§ JOB: Locate the line containing "font-family: none ->" in the entries below, then retype it and every later line exactly, leaving out pictures.

§ RECORDS SHOWN:
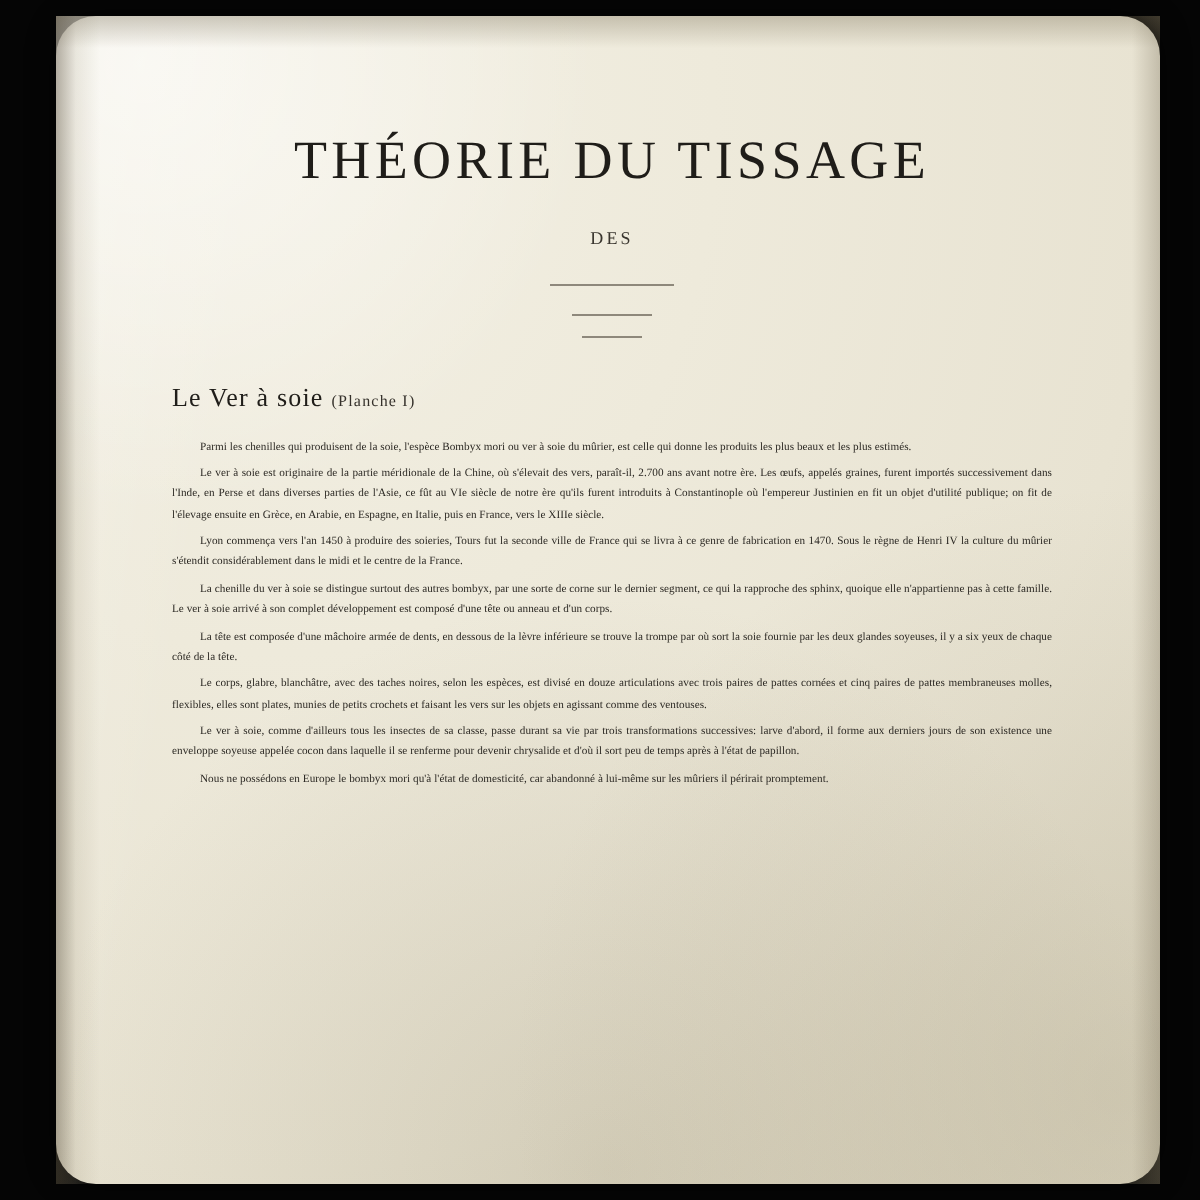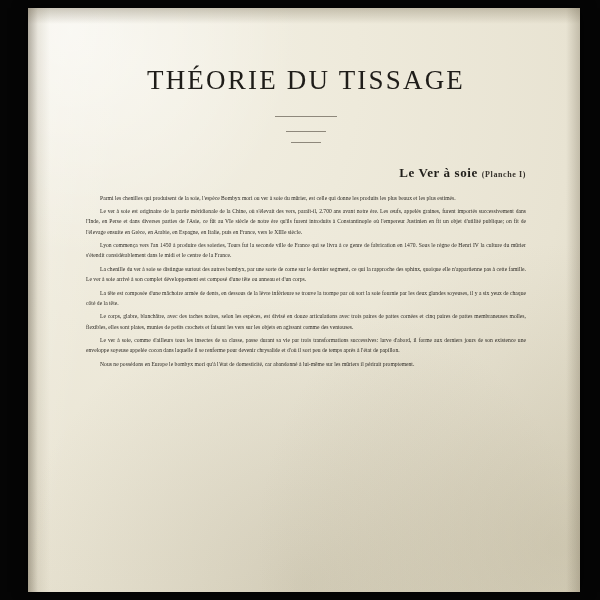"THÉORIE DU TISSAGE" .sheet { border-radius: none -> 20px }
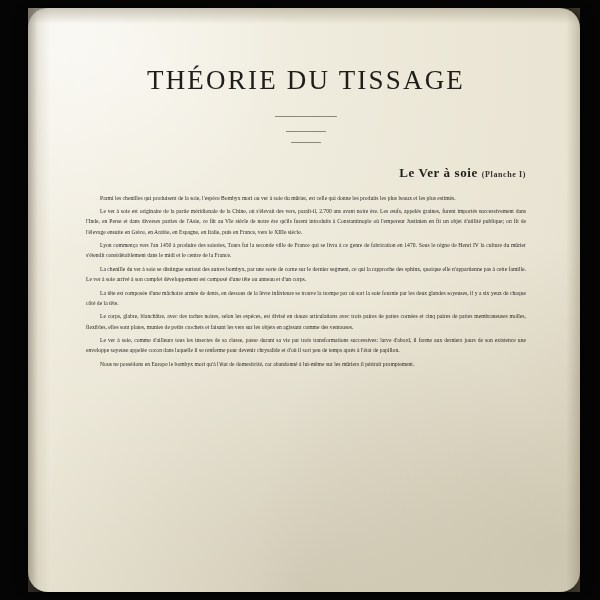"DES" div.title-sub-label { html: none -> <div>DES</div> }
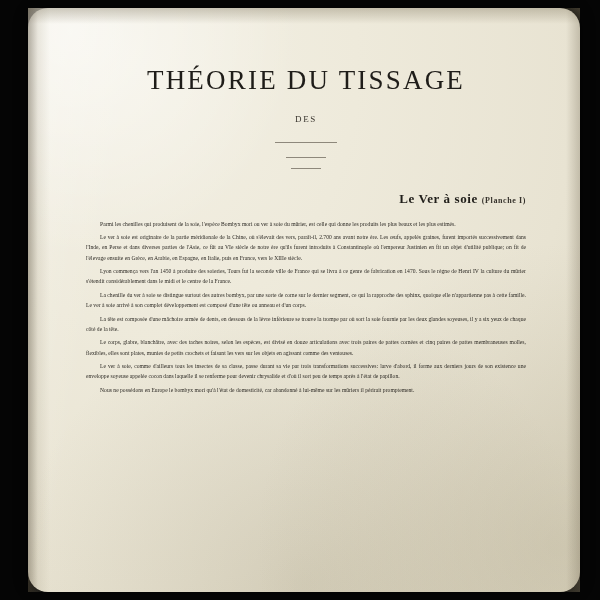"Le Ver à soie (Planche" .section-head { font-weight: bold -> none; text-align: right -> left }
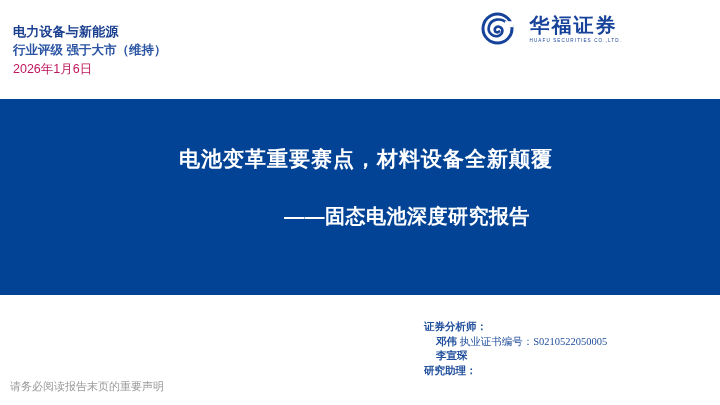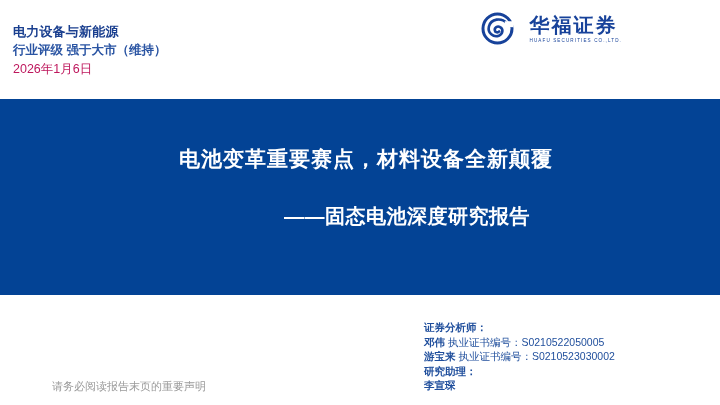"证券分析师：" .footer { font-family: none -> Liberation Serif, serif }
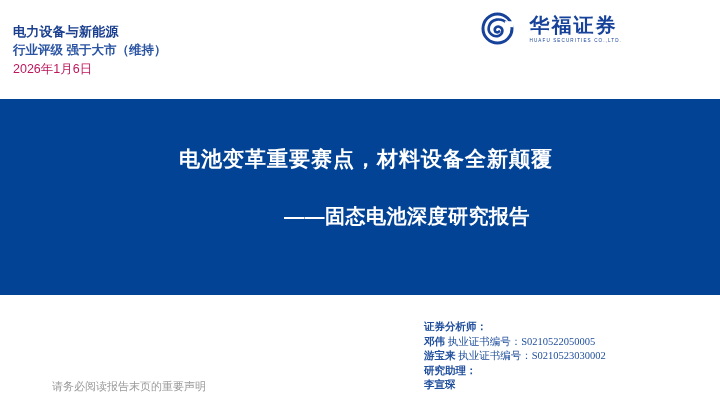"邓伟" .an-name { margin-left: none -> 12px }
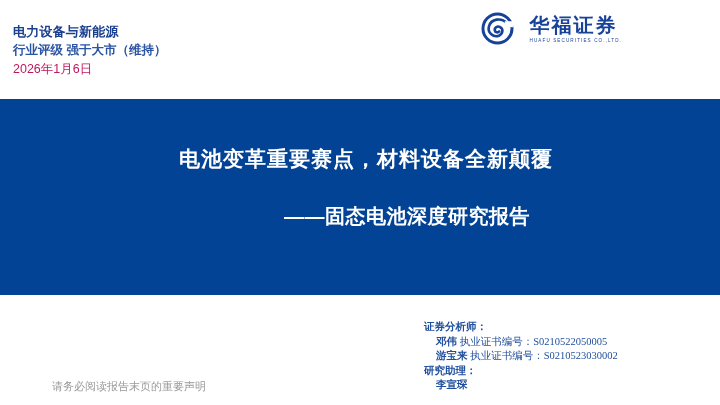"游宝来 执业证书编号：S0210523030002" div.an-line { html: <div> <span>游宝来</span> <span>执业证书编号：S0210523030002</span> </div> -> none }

§ REPLY TO THE TASK:
"证券分析师：" .footer { font-family: none -> Liberation Serif, serif }
"邓伟" .an-name { margin-left: none -> 12px }
"游宝来 执业证书编号：S0210523030002" div.an-line { html: <div> <span>游宝来</span> <span>执业证书编号：S0210523030002</span> </div> -> none }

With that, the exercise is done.